> [Required work]: Each entry is to be given again word for word; images are dropped.

> [Recorded information]:
● ● ● ● ● ● ●

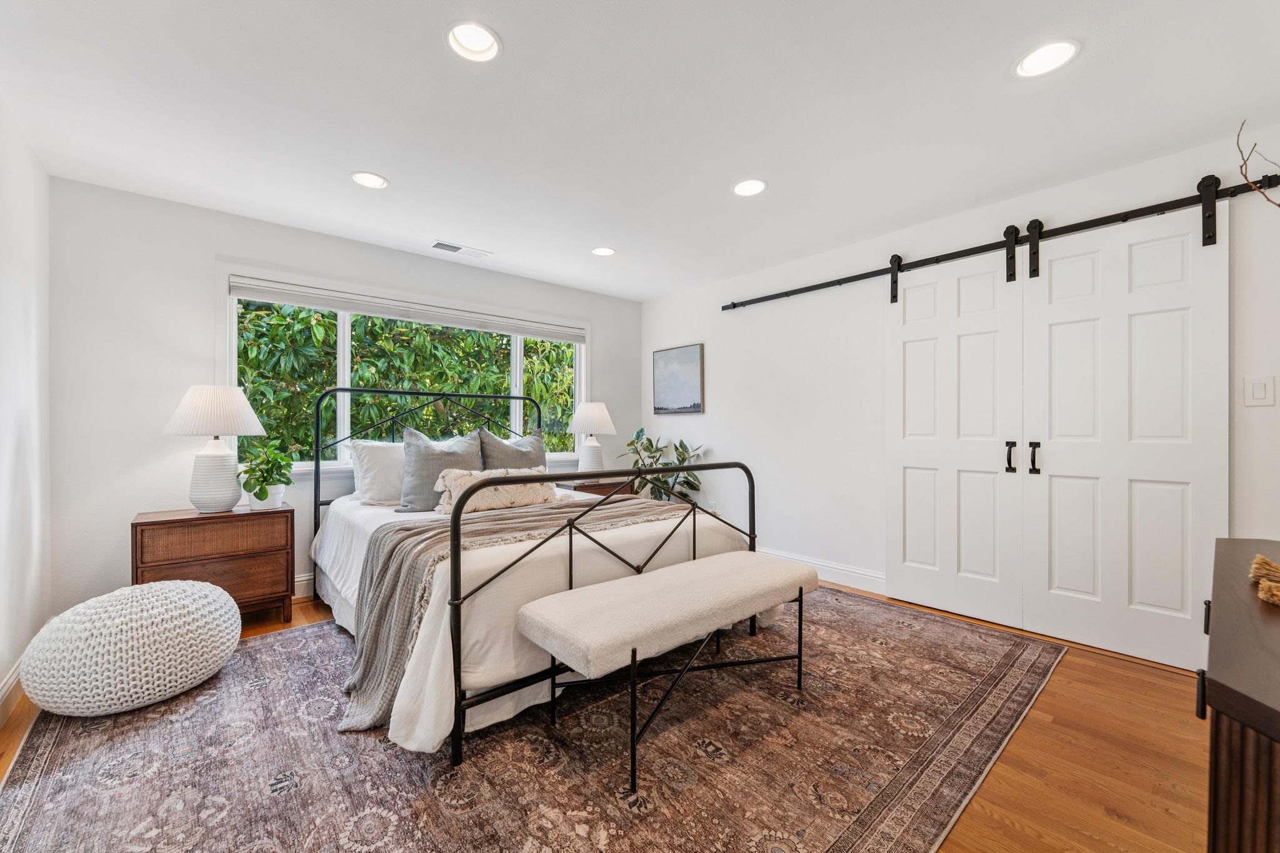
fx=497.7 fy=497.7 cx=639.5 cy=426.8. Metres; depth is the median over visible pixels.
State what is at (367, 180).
recessed light
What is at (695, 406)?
picture
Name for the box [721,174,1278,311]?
barn door rail
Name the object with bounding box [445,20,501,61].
recessed light
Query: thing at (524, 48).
ceiling
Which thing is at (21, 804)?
rug
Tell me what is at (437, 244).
ceiling vent
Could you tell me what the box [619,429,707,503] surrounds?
potted plant
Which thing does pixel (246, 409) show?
table lamp
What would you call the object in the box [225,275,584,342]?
window blind
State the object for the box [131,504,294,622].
nightstand
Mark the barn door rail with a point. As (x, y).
(1075, 230)
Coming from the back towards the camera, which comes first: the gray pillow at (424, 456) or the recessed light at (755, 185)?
the gray pillow at (424, 456)
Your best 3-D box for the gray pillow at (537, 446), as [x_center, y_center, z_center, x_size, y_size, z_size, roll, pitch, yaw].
[-0.901,0.275,3.581,0.601,0.521,0.274,0,0,-41]
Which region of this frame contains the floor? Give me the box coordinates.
[1,574,1218,852]
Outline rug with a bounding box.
[0,583,1066,852]
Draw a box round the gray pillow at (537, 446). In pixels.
[476,427,546,470]
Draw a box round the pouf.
[20,580,240,716]
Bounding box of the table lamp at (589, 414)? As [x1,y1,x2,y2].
[565,400,616,473]
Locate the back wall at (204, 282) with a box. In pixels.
[46,175,643,622]
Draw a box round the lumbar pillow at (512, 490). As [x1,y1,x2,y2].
[432,466,558,515]
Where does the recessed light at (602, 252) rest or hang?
in the ceiling
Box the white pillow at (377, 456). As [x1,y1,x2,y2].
[345,439,405,505]
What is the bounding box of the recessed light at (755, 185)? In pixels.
[732,178,767,196]
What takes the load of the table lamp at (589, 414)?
on the nightstand at (577, 488)
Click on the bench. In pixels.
(634, 647)
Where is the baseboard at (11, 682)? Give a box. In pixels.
[0,655,25,726]
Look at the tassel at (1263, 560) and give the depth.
1.05 m
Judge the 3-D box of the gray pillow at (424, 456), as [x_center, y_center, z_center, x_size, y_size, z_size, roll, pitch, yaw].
[-1.248,0.269,3.227,0.575,0.517,0.282,0,0,-41]
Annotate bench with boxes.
[516,550,814,793]
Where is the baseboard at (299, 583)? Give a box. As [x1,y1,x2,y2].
[293,573,314,598]
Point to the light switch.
(1258, 396)
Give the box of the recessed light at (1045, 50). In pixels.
[1013,38,1079,77]
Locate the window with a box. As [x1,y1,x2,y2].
[223,271,586,473]
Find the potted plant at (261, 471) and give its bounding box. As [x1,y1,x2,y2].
[236,438,294,503]
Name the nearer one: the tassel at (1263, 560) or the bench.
the tassel at (1263, 560)
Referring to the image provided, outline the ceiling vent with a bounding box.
[429,240,491,258]
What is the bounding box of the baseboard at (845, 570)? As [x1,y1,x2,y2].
[760,547,886,593]
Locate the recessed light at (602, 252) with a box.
[590,246,615,256]
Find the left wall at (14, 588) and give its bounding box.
[0,97,51,723]
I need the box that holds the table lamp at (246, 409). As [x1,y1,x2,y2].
[163,384,267,514]
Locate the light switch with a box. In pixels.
[1243,375,1275,406]
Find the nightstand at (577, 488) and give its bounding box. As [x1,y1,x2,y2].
[559,478,638,498]
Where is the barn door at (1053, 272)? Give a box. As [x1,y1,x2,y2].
[1021,201,1226,673]
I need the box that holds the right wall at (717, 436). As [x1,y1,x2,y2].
[643,123,1279,671]
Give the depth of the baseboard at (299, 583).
3.31 m
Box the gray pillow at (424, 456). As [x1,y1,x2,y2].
[398,426,483,511]
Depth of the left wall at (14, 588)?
2.20 m
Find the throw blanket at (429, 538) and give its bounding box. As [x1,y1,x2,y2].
[340,493,683,731]
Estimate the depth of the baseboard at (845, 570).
3.61 m
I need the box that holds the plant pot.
[241,483,284,509]
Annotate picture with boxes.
[651,343,704,414]
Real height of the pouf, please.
0.428 m
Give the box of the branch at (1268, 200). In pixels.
[1236,120,1279,209]
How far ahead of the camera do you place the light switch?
2.17 m
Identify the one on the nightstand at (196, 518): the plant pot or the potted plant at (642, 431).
the plant pot
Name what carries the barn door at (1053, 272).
hanging from the barn door rail
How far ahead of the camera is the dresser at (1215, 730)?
0.71 m
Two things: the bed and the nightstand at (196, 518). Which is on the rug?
the bed
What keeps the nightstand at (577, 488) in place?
on the floor
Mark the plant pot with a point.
(254, 500)
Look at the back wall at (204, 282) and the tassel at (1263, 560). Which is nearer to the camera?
the tassel at (1263, 560)
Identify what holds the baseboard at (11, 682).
attached to the left wall at (14, 588)
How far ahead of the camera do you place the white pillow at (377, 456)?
3.23 m
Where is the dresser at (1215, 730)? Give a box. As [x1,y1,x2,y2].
[1198,538,1279,852]
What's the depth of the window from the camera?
3.56 m
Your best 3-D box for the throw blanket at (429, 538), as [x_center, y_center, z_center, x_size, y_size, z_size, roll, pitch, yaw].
[-0.426,0.759,2.572,1.850,0.592,0.626,0,0,-41]
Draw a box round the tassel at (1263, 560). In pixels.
[1250,553,1279,606]
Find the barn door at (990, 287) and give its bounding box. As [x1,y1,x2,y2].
[884,242,1024,630]
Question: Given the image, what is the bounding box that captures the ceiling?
[0,0,1279,301]
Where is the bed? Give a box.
[306,378,760,765]
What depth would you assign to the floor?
1.70 m
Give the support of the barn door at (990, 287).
hanging from the barn door rail
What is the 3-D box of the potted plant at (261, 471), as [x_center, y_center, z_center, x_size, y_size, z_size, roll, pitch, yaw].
[-2.223,0.279,2.971,0.307,0.400,0.319,0,0,-41]
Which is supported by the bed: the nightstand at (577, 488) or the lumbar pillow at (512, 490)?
the lumbar pillow at (512, 490)
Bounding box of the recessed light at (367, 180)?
[350,171,389,188]
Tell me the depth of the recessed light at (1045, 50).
1.78 m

● ● ● ● ● ● ●

> [Written solution]:
fx=497.7 fy=497.7 cx=639.5 cy=426.8. Metres; depth is the median over visible pixels.
State what is at (367, 180).
recessed light
What is at (695, 406)?
picture
Name for the box [721,174,1278,311]?
barn door rail
Name the object with bounding box [445,20,501,61].
recessed light
Query: thing at (524, 48).
ceiling
Which thing is at (21, 804)?
rug
Tell me what is at (437, 244).
ceiling vent
Could you tell me what the box [619,429,707,503] surrounds?
potted plant
Which thing does pixel (246, 409) show?
table lamp
What would you call the object in the box [225,275,584,342]?
window blind
State the object for the box [131,504,294,622].
nightstand
Mark the barn door rail with a point. As (x, y).
(1075, 230)
Coming from the back towards the camera, which comes first: the gray pillow at (424, 456) or the recessed light at (755, 185)?
the gray pillow at (424, 456)
Your best 3-D box for the gray pillow at (537, 446), as [x_center, y_center, z_center, x_size, y_size, z_size, roll, pitch, yaw].
[-0.901,0.275,3.581,0.601,0.521,0.274,0,0,-41]
Which region of this frame contains the floor? Give me the box coordinates.
[1,574,1218,852]
Outline rug with a bounding box.
[0,583,1066,852]
Draw a box round the gray pillow at (537, 446). In pixels.
[476,427,546,470]
Draw a box round the pouf.
[20,580,240,716]
Bounding box of the table lamp at (589, 414)? As [x1,y1,x2,y2].
[565,400,616,473]
Locate the back wall at (204, 282) with a box. In pixels.
[46,175,643,622]
Draw a box round the lumbar pillow at (512, 490). As [x1,y1,x2,y2].
[432,466,558,515]
Where does the recessed light at (602, 252) rest or hang?
in the ceiling
Box the white pillow at (377, 456). As [x1,y1,x2,y2].
[345,439,405,505]
What is the bounding box of the recessed light at (755, 185)? In pixels.
[732,178,767,196]
What takes the load of the table lamp at (589, 414)?
on the nightstand at (577, 488)
Click on the bench. In pixels.
(634, 647)
Where is the baseboard at (11, 682)? Give a box. In pixels.
[0,655,25,726]
Look at the tassel at (1263, 560) and give the depth.
1.05 m
Judge the 3-D box of the gray pillow at (424, 456), as [x_center, y_center, z_center, x_size, y_size, z_size, roll, pitch, yaw].
[-1.248,0.269,3.227,0.575,0.517,0.282,0,0,-41]
Annotate bench with boxes.
[516,550,814,793]
Where is the baseboard at (299, 583)? Give a box. As [x1,y1,x2,y2].
[293,573,314,598]
Point to the light switch.
(1258, 396)
Give the box of the recessed light at (1045, 50). In pixels.
[1013,38,1079,77]
Locate the window with a box. As [x1,y1,x2,y2].
[223,271,586,473]
Find the potted plant at (261, 471) and give its bounding box. As [x1,y1,x2,y2].
[236,438,294,503]
Name the nearer one: the tassel at (1263, 560) or the bench.
the tassel at (1263, 560)
Referring to the image provided, outline the ceiling vent with a bounding box.
[429,240,491,258]
What is the bounding box of the baseboard at (845, 570)? As [x1,y1,x2,y2].
[760,547,886,593]
Locate the recessed light at (602, 252) with a box.
[590,246,615,256]
Find the left wall at (14, 588) and give its bounding box.
[0,97,51,723]
I need the box that holds the table lamp at (246, 409). As [x1,y1,x2,y2].
[163,384,267,514]
Locate the light switch with a box. In pixels.
[1243,375,1275,406]
Find the nightstand at (577, 488) and give its bounding box. As [x1,y1,x2,y2].
[559,478,638,498]
Where is the barn door at (1053, 272)? Give a box. As [x1,y1,x2,y2].
[1021,201,1226,673]
I need the box that holds the right wall at (717, 436). As [x1,y1,x2,y2].
[643,123,1279,671]
Give the depth of the baseboard at (299, 583).
3.31 m
Box the gray pillow at (424, 456). As [x1,y1,x2,y2].
[398,426,483,511]
Depth of the left wall at (14, 588)?
2.20 m
Find the throw blanket at (429, 538) and give its bounding box. As [x1,y1,x2,y2].
[340,493,683,731]
Estimate the depth of the baseboard at (845, 570).
3.61 m
I need the box that holds the plant pot.
[241,483,284,509]
Annotate picture with boxes.
[651,343,704,414]
Real height of the pouf, please.
0.428 m
Give the box of the branch at (1268, 200). In pixels.
[1236,120,1279,209]
How far ahead of the camera do you place the light switch?
2.17 m
Identify the one on the nightstand at (196, 518): the plant pot or the potted plant at (642, 431).
the plant pot
Name what carries the barn door at (1053, 272).
hanging from the barn door rail
How far ahead of the camera is the dresser at (1215, 730)?
0.71 m
Two things: the bed and the nightstand at (196, 518). Which is on the rug?
the bed
What keeps the nightstand at (577, 488) in place?
on the floor
Mark the plant pot with a point.
(254, 500)
Look at the back wall at (204, 282) and the tassel at (1263, 560). Which is nearer to the camera?
the tassel at (1263, 560)
Identify what holds the baseboard at (11, 682).
attached to the left wall at (14, 588)
How far ahead of the camera do you place the white pillow at (377, 456)?
3.23 m
Where is the dresser at (1215, 730)? Give a box. As [x1,y1,x2,y2].
[1198,538,1279,852]
What's the depth of the window from the camera?
3.56 m
Your best 3-D box for the throw blanket at (429, 538), as [x_center, y_center, z_center, x_size, y_size, z_size, roll, pitch, yaw].
[-0.426,0.759,2.572,1.850,0.592,0.626,0,0,-41]
Draw a box round the tassel at (1263, 560). In pixels.
[1250,553,1279,606]
Find the barn door at (990, 287) and give its bounding box. As [x1,y1,x2,y2].
[884,242,1024,630]
Question: Given the image, what is the bounding box that captures the ceiling?
[0,0,1279,301]
Where is the bed? Give a box.
[306,378,760,765]
What depth would you assign to the floor?
1.70 m
Give the support of the barn door at (990, 287).
hanging from the barn door rail
What is the 3-D box of the potted plant at (261, 471), as [x_center, y_center, z_center, x_size, y_size, z_size, roll, pitch, yaw].
[-2.223,0.279,2.971,0.307,0.400,0.319,0,0,-41]
Which is supported by the bed: the nightstand at (577, 488) or the lumbar pillow at (512, 490)?
the lumbar pillow at (512, 490)
Bounding box of the recessed light at (367, 180)?
[350,171,389,188]
Tell me the depth of the recessed light at (1045, 50).
1.78 m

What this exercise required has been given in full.